We identified data for 4191 patients who had undergone primary coronary artery bypass grafting surgery (CABG), single valve surgery (repair or replacement) or both procedures combined between 30/10/00 and 21/09/04. Baseline characteristics of patients are shown in Table 2. Seventy five percent (n = 3153) of the patients were men and 70 percent of all patients (n = 2933) were scheduled for CABG. Forty seven percent of all patients (n = 1970) received a transfusion and 5.5 percent of all patients (n = 229) returned to theatre for investigation of excessive blood loss.
Table 2. Baseline characteristics of the patient cohort analysed.
Eighty percent of all patients (n = 3359) received tranexamic acid (TA group). There were no differences between the groups with respect to sex, priority of surgery and BMI. When compared to the overall baseline characteristics, patients in the TA group were older, had a higher EuroSCORE and had a higher proportion of combined operations. The differences in age and EuroSCORE, though statistically significant were not clinically significant (Table 2). It was noted that the proportion of patients receiving tranexamic acid has increased over the last four years (Table 3). The difference in the proportion of patients receiving tranexamic acid over time was found to be statistically significant (p < 0.001, Chi-Square test).

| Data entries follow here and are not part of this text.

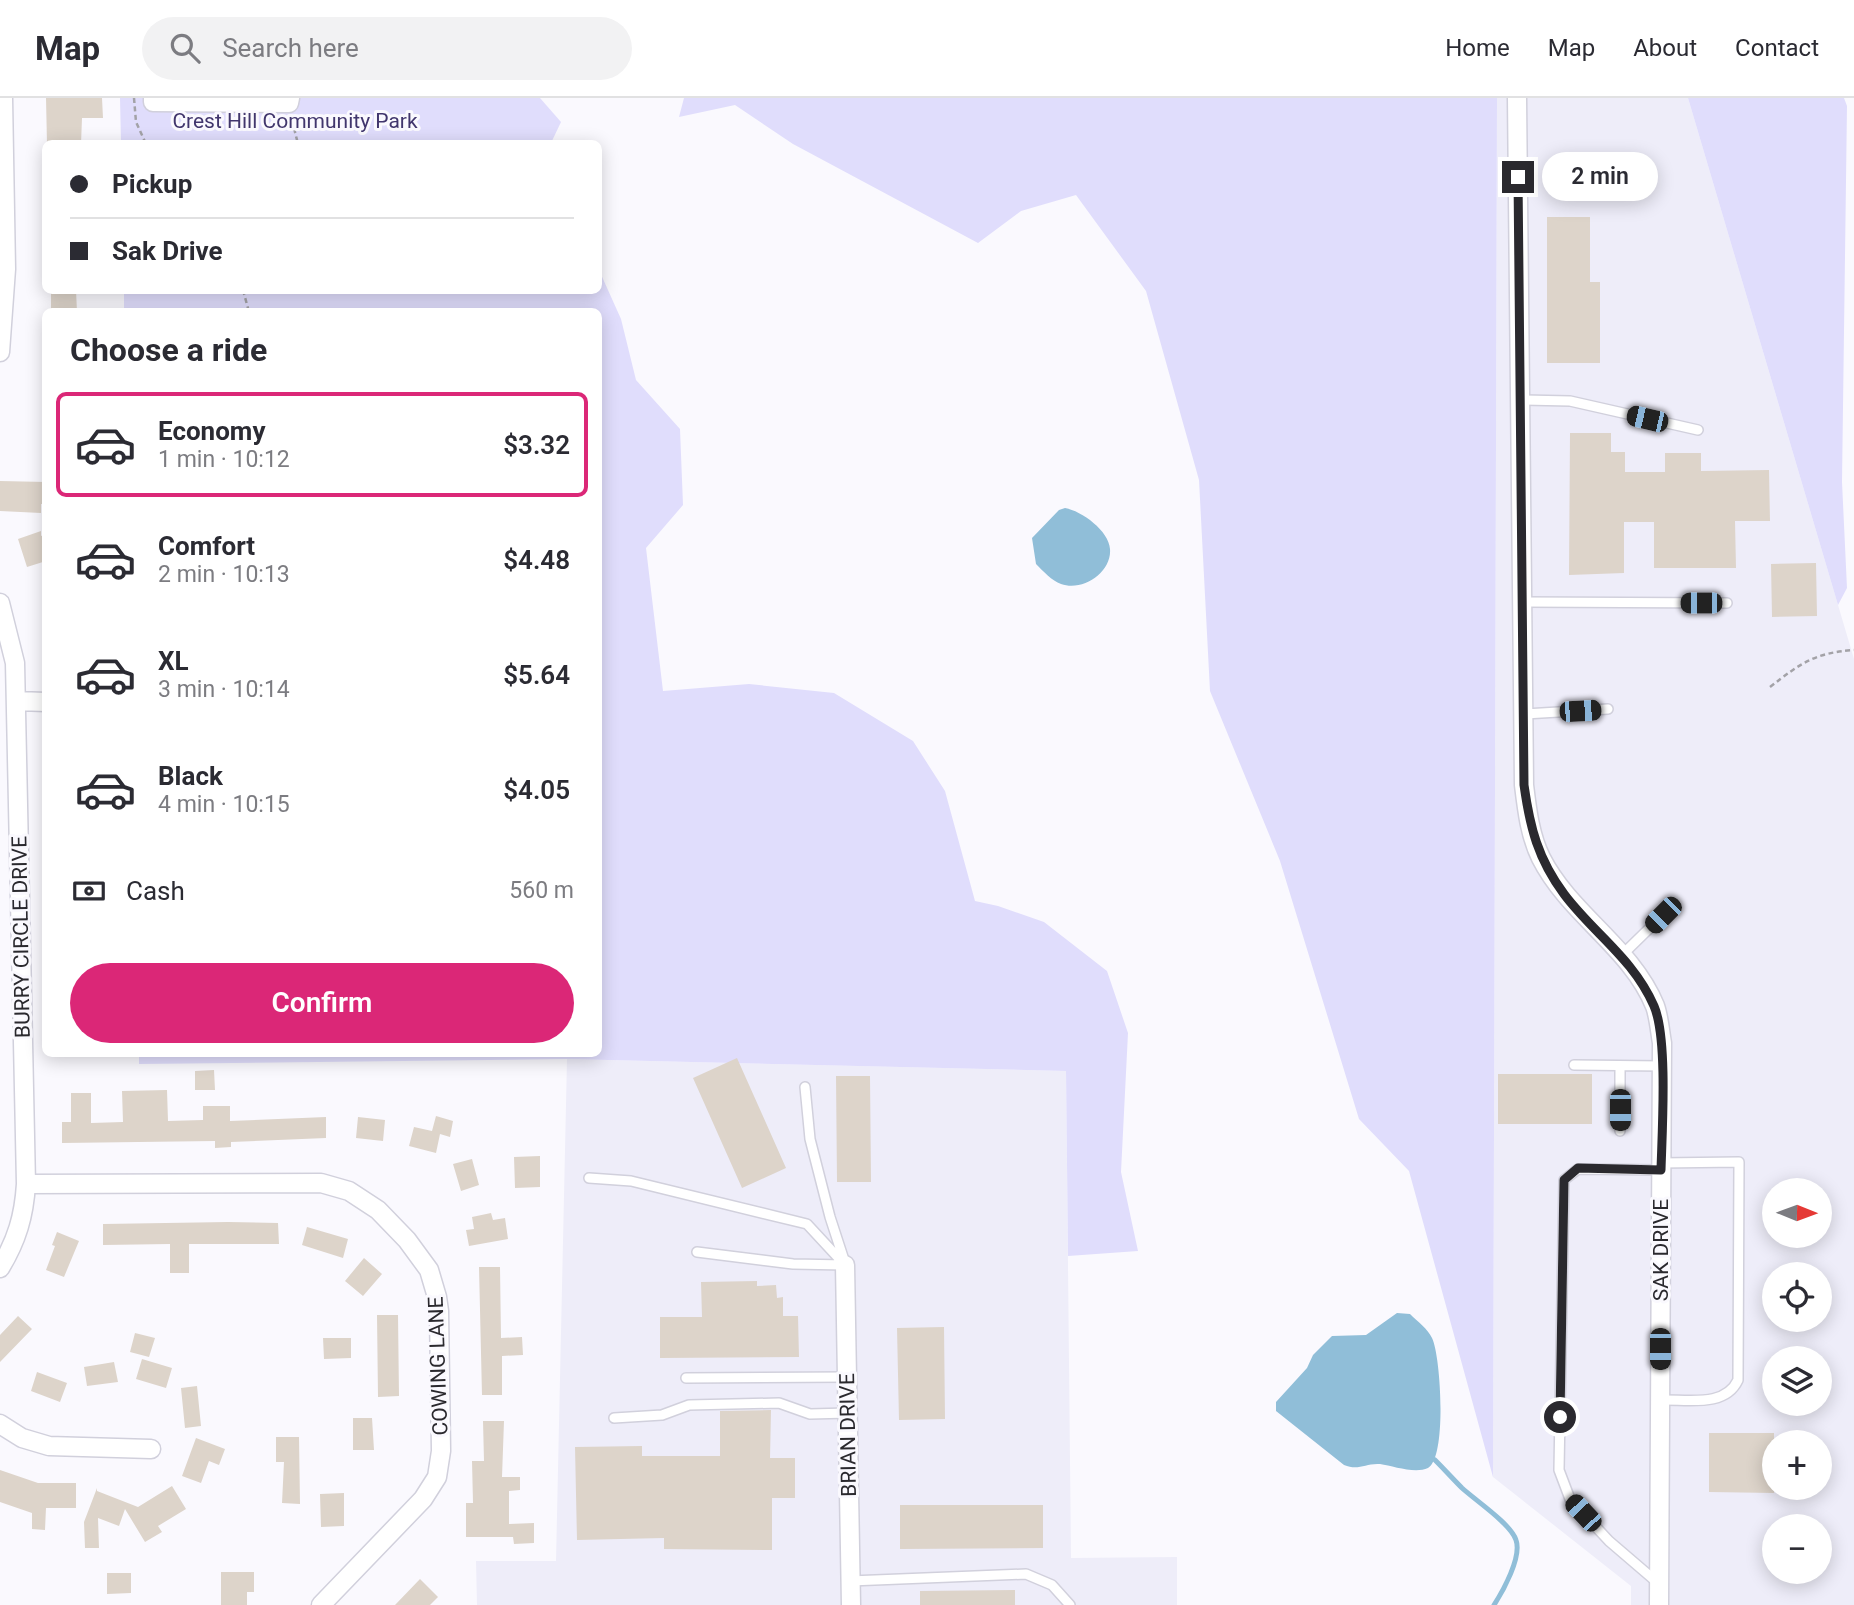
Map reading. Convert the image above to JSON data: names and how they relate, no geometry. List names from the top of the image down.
{
  "streets": {
    "street": [
      "BURRY CIRCLE DRIVE",
      "SAK DRIVE",
      "COWING LANE",
      "BRIAN DRIVE"
    ]
  },
  "crossings": [
    ["BURRY CIRCLE DRIVE", "COWING LANE"]
  ],
  "parks": ["Crest Hill Community Park"],
  "north": "right",
  "page": {
    "header": "Map",
    "search": "Search here",
    "nav": [
      "Home",
      "Map",
      "About",
      "Contact"
    ],
    "banner": ["Pickup", "Sak Drive"],
    "bubble": "2 min",
    "heading": "Choose a ride",
    "list": [
      {
        "name": "Economy",
        "note": "1 min · 10:12",
        "value": "$3.32"
      },
      {
        "name": "Comfort",
        "note": "2 min · 10:13",
        "value": "$4.48"
      },
      {
        "name": "XL",
        "note": "3 min · 10:14",
        "value": "$5.64"
      },
      {
        "name": "Black",
        "note": "4 min · 10:15",
        "value": "$4.05"
      }
    ],
    "pay": ["Cash", "560 m"],
    "buttons": "Confirm",
    "map_buttons": ["+", "−"]
  }
}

Table 3. Trend in the administration of tranexamic acid over time.
A higher proportion of patients in the no tranexamic acid (NTA) group received a transfusion and returned to theatre for investigation of excessive blood loss. Univariate logistic regression analysis showed that the odds of receiving a transfusion of red blood cells, fresh frozen plasma or any blood product or returning to theatre for excessive blood loss were lower in TA group (Table 4). However, we did not find any difference in the proportion of patients remaining in ICU beyond one day between the groups.
Table 4. Univariate analysis of the effects of tranexamic acid administration on outcomes of interest.

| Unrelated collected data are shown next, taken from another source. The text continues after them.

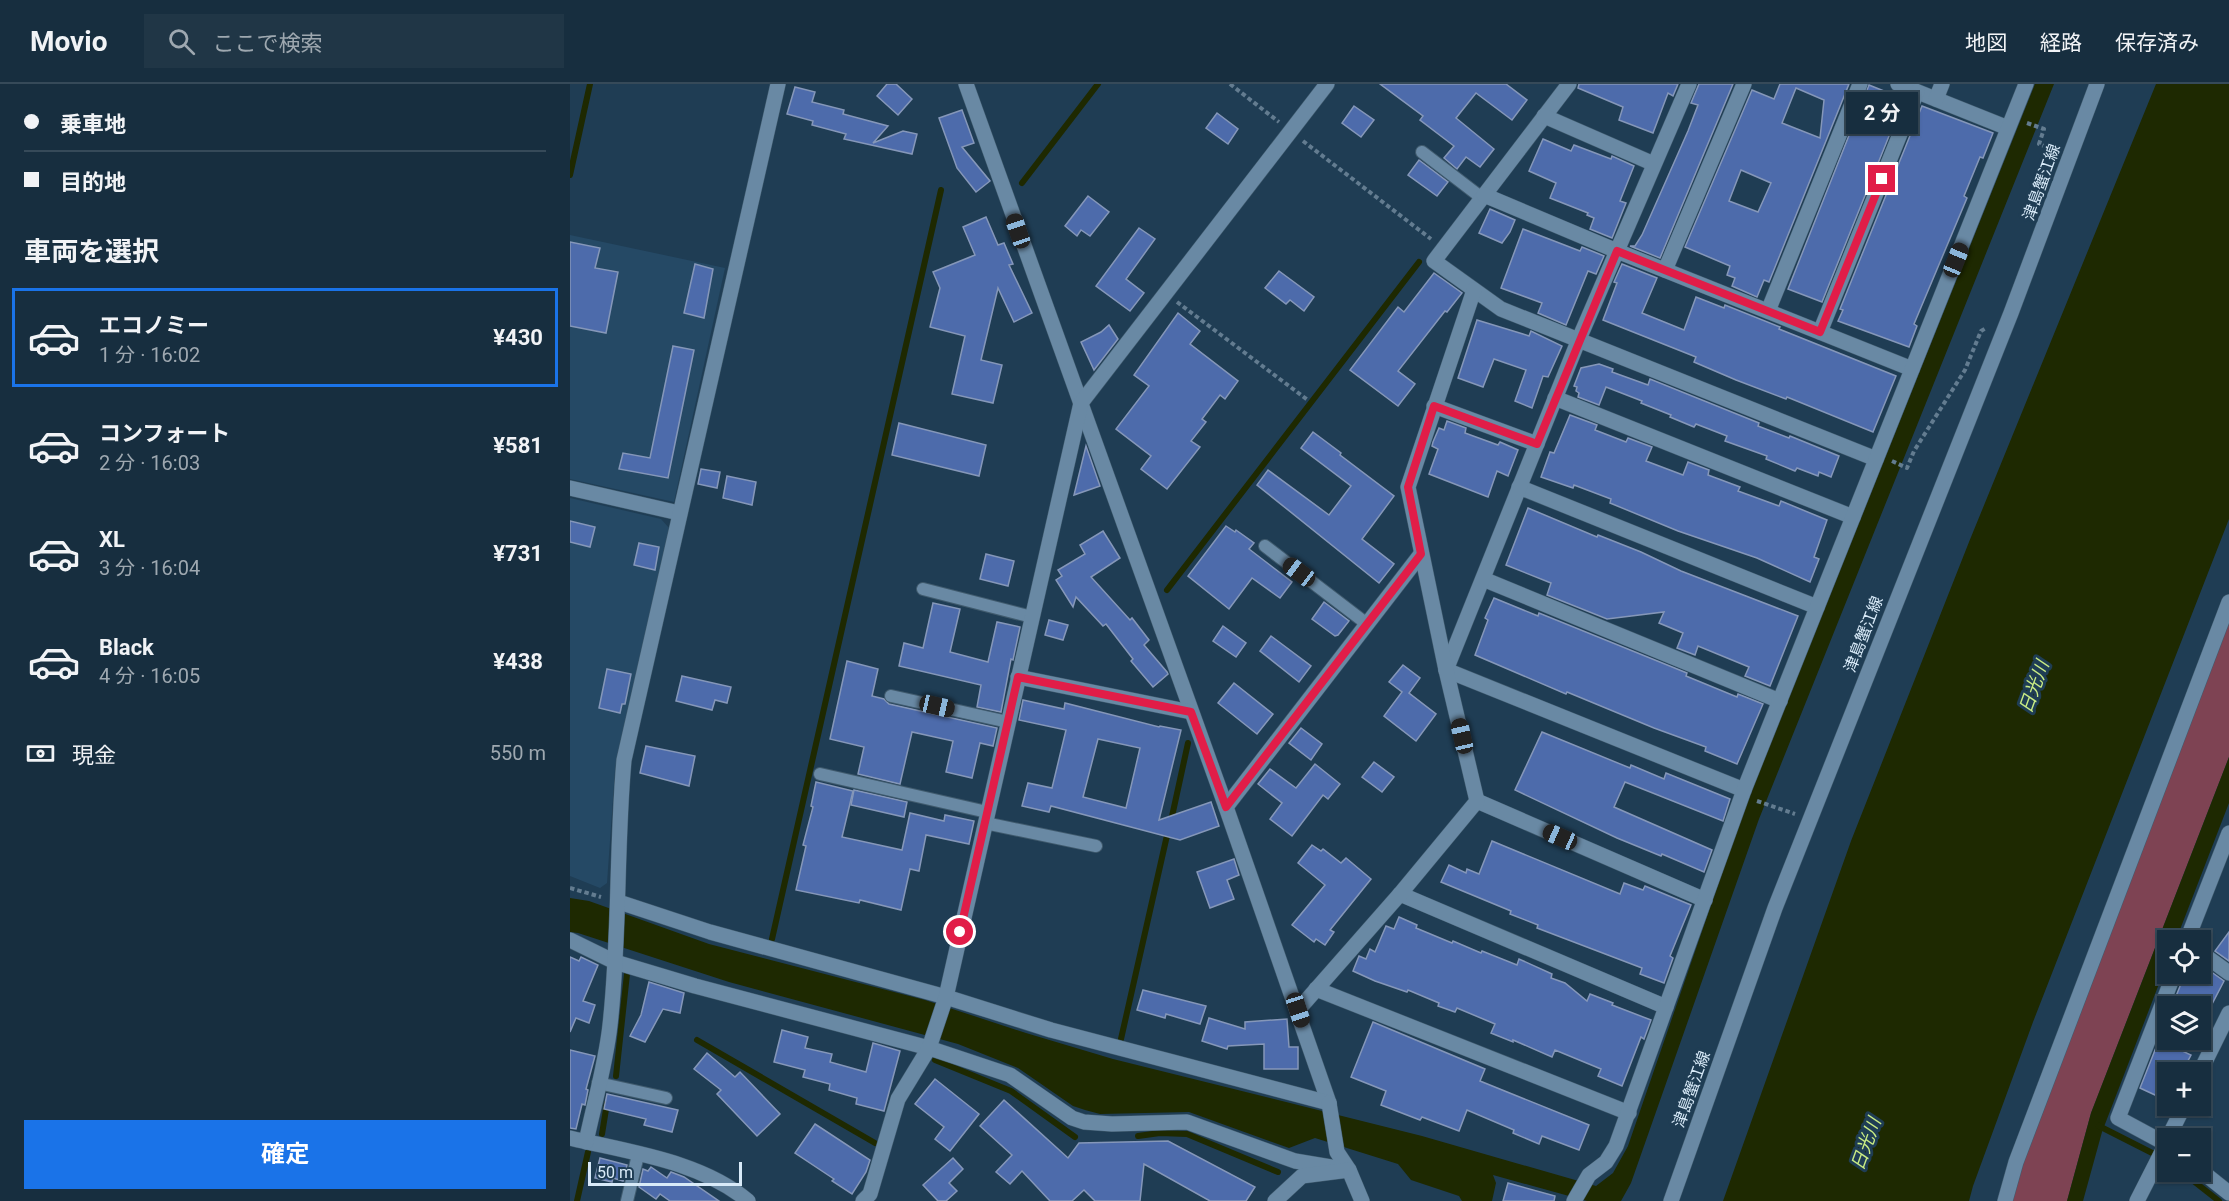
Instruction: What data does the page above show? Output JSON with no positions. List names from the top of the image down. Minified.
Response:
{"streets":{"street":["津島蟹江線"]},"water":["日光川"],"scale_bar":"50 m","page":{"header":"Movio","search":"ここで検索","nav":["地図","経路","保存済み"],"banner":["乗車地","目的地"],"bubble":"2 分","heading":"車両を選択","list":[{"name":"エコノミー","note":"1 分 · 16:02","value":"¥430"},{"name":"コンフォート","note":"2 分 · 16:03","value":"¥581"},{"name":"XL","note":"3 分 · 16:04","value":"¥731"},{"name":"Black","note":"4 分 · 16:05","value":"¥438"}],"pay":["現金","550 m"],"map_buttons":["+","−"],"buttons":"確定","scale":"50 m"}}
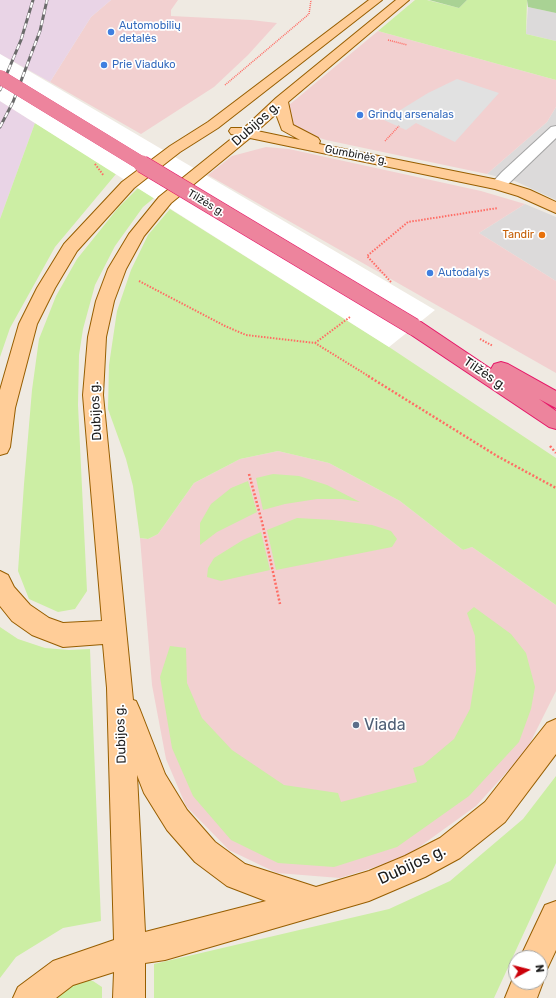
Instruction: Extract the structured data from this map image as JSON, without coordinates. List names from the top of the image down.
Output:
{
  "streets": {
    "highway": ["Tilžės g."],
    "main road": ["Dubijos g.", "Gumbinės g."]
  },
  "crossings": [
    ["Dubijos g.", "Gumbinės g."]
  ],
  "places": [
    "Automobilių detalės",
    "Prie Viaduko",
    "Grindų arsenalas",
    "Tandir",
    "Autodalys",
    "Viada"
  ],
  "north": "right"
}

Univariate logistic regression was also used to identify if other covariates had an effect on the outcome measures. The results of this univariate analysis are given in Table 5. All the covariates were found to affect at least one of the outcome measures. Patients were more likely to receive a transfusion if they were female, were older, had an emergency operation, had a combined procedure, had a lower BMI, had a higher EuroSCORE, had lower haemoglobin preoperatively, used clopidogrel preoperatively or did not use aspirin preoperatively when compared to the baseline characteristics of the group. The surgeon and the anaesthetist also influenced on whether or not patients received a transfusion and the overall effect was significant (Table 6, overall p value < 0.05).
Table 5. Univariate analysis of the other covariates.Univariate analysis of the other covariates.
Table 6. Effect of Surgeon and Anaesthetist on outcomes of interest.
This analysis also showed that the odds of being returned to theatre were higher if the patients were male, were older, had a lower BMI, had a higher EuroSCORE, had a longer bypass time, had an emergency operation or had a combined operation (Table 5). The surgeon, but not the anaesthetist, also had an influence on the likelihood of a patient returning to theatre (Table 6, overall p value for surgeon < 0.05). However, preoperative haemoglobin and use of aspirin or clopidogrel did not show any association with the rates of return to theatre. Patients were more likely to stay for greater than 1 day in the ICU if they were older, were female, had a higher EuroSCORE, had lower preoperative haemoglobin, used clopidogrel preoperatively, had an emergency operation or had a combined operation when compared to the baseline characteristics. BMI did not have an effect on the length of ICU stay when assessed as a continuous variable.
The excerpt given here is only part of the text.